Os acontecimentos banais incomodam, prologam-se como cenas de telenovelas feitas somente para preencher a grade. Há costuras na narração que podemos chamar de toscas, já que ligam a continuidade do enredo com termos como “dimensões cósmicas”. Expressões como essas ligam o reencontro da protagonista com o colega de infância, através do filho do tal amigo. Fica claro o intuito de nomear os capítulos – vou me estender na questão dos títulos mais pra frente – de forma “desproposital”, não revelando nunca o fulcro: o reencontro chama-se “O nado”, quando o óbvio seria chamar-se “Sávio”, nome do amigo. Pode-se também entender os títulos desencontrados como uma antevisão do que virá depois, ou do que veio antes.

Os capítulos em geral são curtos e alguns não convencem, como no caso de “O inventário”, a primeira vez que aparece; há outro com o mesmo nome que não é tão fraco.

É também preciso dizer que a narração adulta, embora de qualidade, se perde muitas vezes em arrodeios, divagações e poética que não se sustenta. Eis o problema do primeiro “O inventário”, a prosa poética é morna. A autora dosou metade de poesia, com metade de prosa. E em se tratando de prosa poética, a prosa deve prevalecer.

Comparar capítulos de romances com contos que funcionam isolados não é de hoje. Vários romances, não é o caso de enumerar, trazem partes que são histórias dentro da história maior. Tércia usou do expediente, vinha sinalizando isso no livro anterior, O tempo em estado sólido, de contos. Um exemplo emblemático é “Como nascem as cachoeiras” (primeira aparição). Fato é que os títulos só funcionam isolados.

Como dito o livro tem linguagem marcadamente adulta, porém, há muito de infantil na personagem central, a deficiente visual Laila. Resta-se saber se é proposital. Não creio. A personagem diz obviedades como se fossem sabedorias, prova do estado juvenil.
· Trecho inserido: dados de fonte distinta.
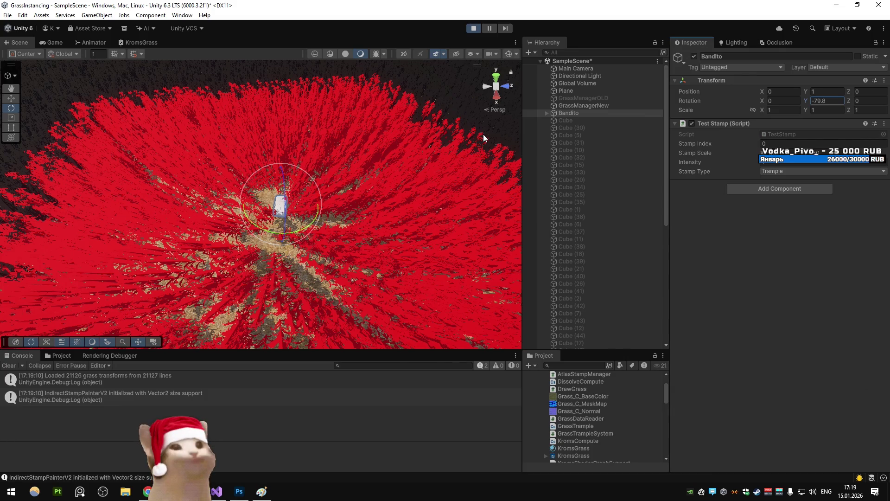
mouse_move(807, 100)
mouse_down()
mouse_move(881, 106)
mouse_move(312, 135)
mouse_move(775, 170)
mouse_up()
drag(583, 176, 611, 163)
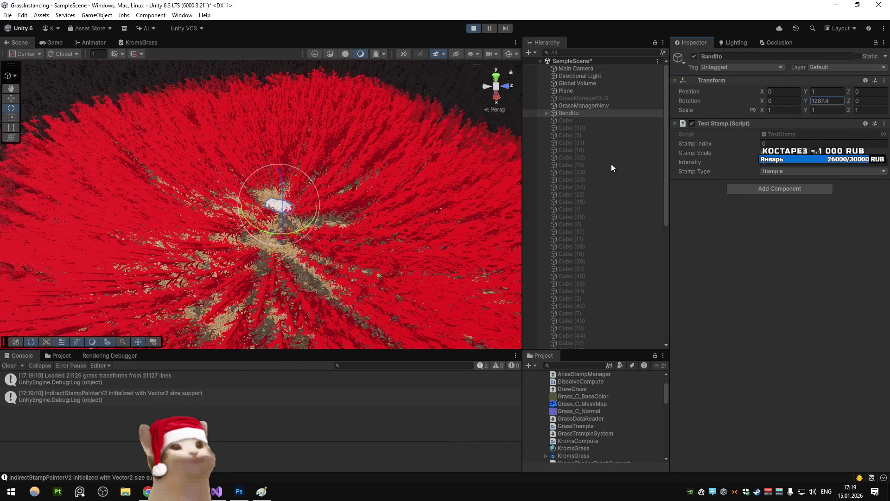
- Move Bandito across the grass, spin it to a new Y angle, and select the KromsWheat material
key(w)
mouse_move(279, 214)
mouse_down()
mouse_move(85, 170)
mouse_move(354, 92)
mouse_move(417, 153)
mouse_move(115, 165)
mouse_move(373, 81)
mouse_move(254, 191)
mouse_up()
mouse_move(806, 99)
mouse_down()
mouse_move(310, 145)
mouse_move(460, 152)
mouse_move(339, 163)
mouse_up()
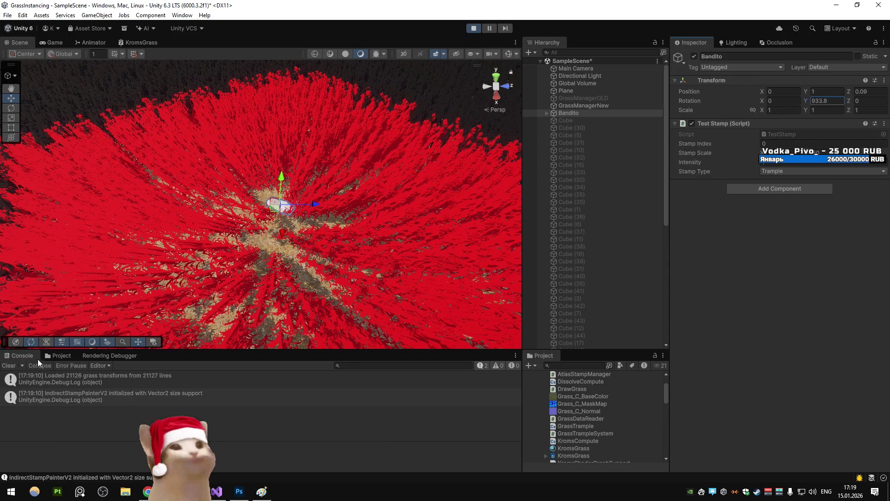
click(58, 355)
click(218, 444)
- Scroll the KromsWheat material settings down to TrampleTex and Debug, restarting Play mode
scroll(593, 301, down, 8)
scroll(725, 265, down, 3)
scroll(725, 265, down, 3)
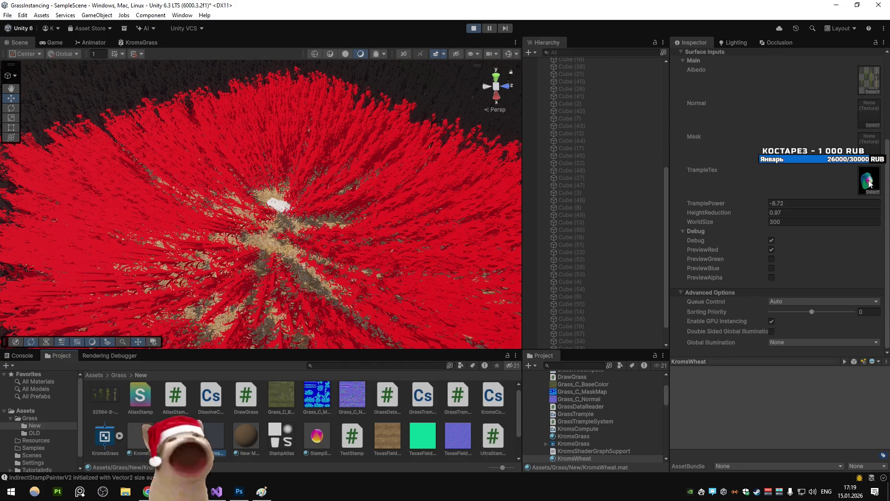
click(472, 29)
click(471, 28)
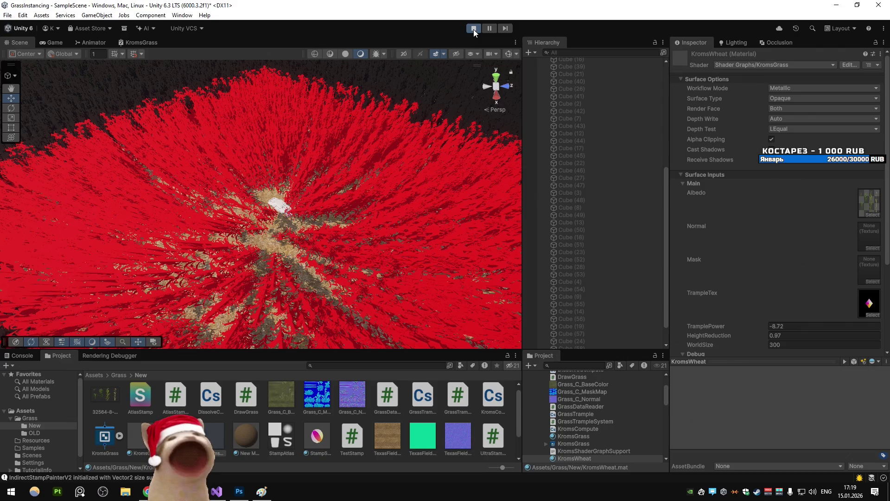
scroll(752, 210, down, 5)
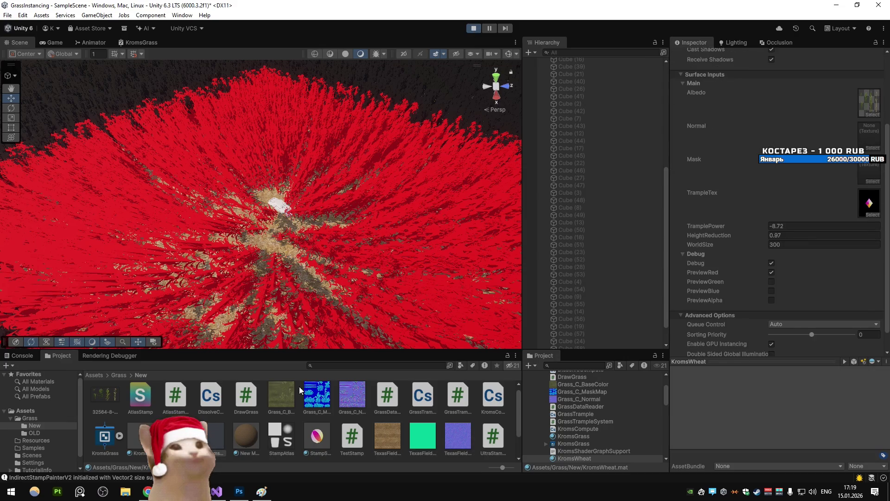
- Check C: and D: disk activity on Task Manager's Performance page, then close it
key(ctrl+shift+Escape)
click(339, 114)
Voltando a carga dos títulos, alguns se repetem – mostra da dificuldade em trabalhar com eles – não resolvendo a questão. Melhor seria não trazer títulos.

Os títulos são realmente desencontrados. Por exemplo: na segunda vez que a nomenclatura “O amor” aparece, o texto nada reflete sobre o tema. Ao contrário, discorre apenas sobre o modo distante que Laila, a protagonista cega, trata seu cão guia. Tércia faz isso de maneira intencional? A ideia é revelar o contraponto: a ausência do amor onde deveria existir?

A parte “O constrangimento” (primeira aparição), maior que a maioria, é a melhor, com imagens bem tecidas.

Pouco depois do meio do livro, Pierre, o protagonista masculino, convida colegas de trabalho para um jantar com sua namorada Laila. Essa parte da história parece um pouco forçada. O convite não segue nenhuma sequência lógica de continuidade, é unicamente uma brecha para empurrar narração e retórica e conduzir o romance rumo ao desfecho. A cena do jantar, apesar de bem descrita, não entusiasma. Talvez pela descontinuidade, pelo previsível.

Alguns capítulos não passam de enxertos para o volume. Exemplos: “O boneco” (na segunda aparição), “O invólucro” e “As grandezas” (primeira aparição).

Assinalei a qualidade de “O constrangimento”, saliento a qualidade de “A visitante”, sua limpeza de detalhes.

É consenso que o desfecho dos romances seja a sequência de maior apuro literário. Tércia sabe disso, e é o que faz; abusa da técnica.

A autora usa muito esmero técnico de escrita no final, em contrapartida, é pouco criativa: a reaproximação de Laila com Bent, um artista que a cega desprezava no começo, é artificial. A forma de reaproximação demasiada poética, por isso patética, não agrada.

O que incomoda mesmo é o desencontro dos títulos, a não relação enunciado-contexto. Exemplo desses incômodos é a segunda aparição de “Como nascem as cachoeiras”; não há em absoluto nada que o ligue ao contexto. O mesmo vale para “O afogamento” (terceira aparição).

São três os personagens centrais, os citados Laila e Pierre, e uma vendedora de Pet Shop. No desfecho a vendedora assume a cena e Laila desaparece; não somente assume a ação, como idealiza ser cega, ser a outra. É a personagem mais interessante do enredo, e até se espera muito dela, que não corresponde, deixa a dever.

O desfecho prolonga-se em digressões e apuro técnico. E a técnica é a riqueza da história, o que nos faz prosseguir lendo um romance razoável, onde tudo parece estar elegantemente vestido de azul com bolinhas brancas.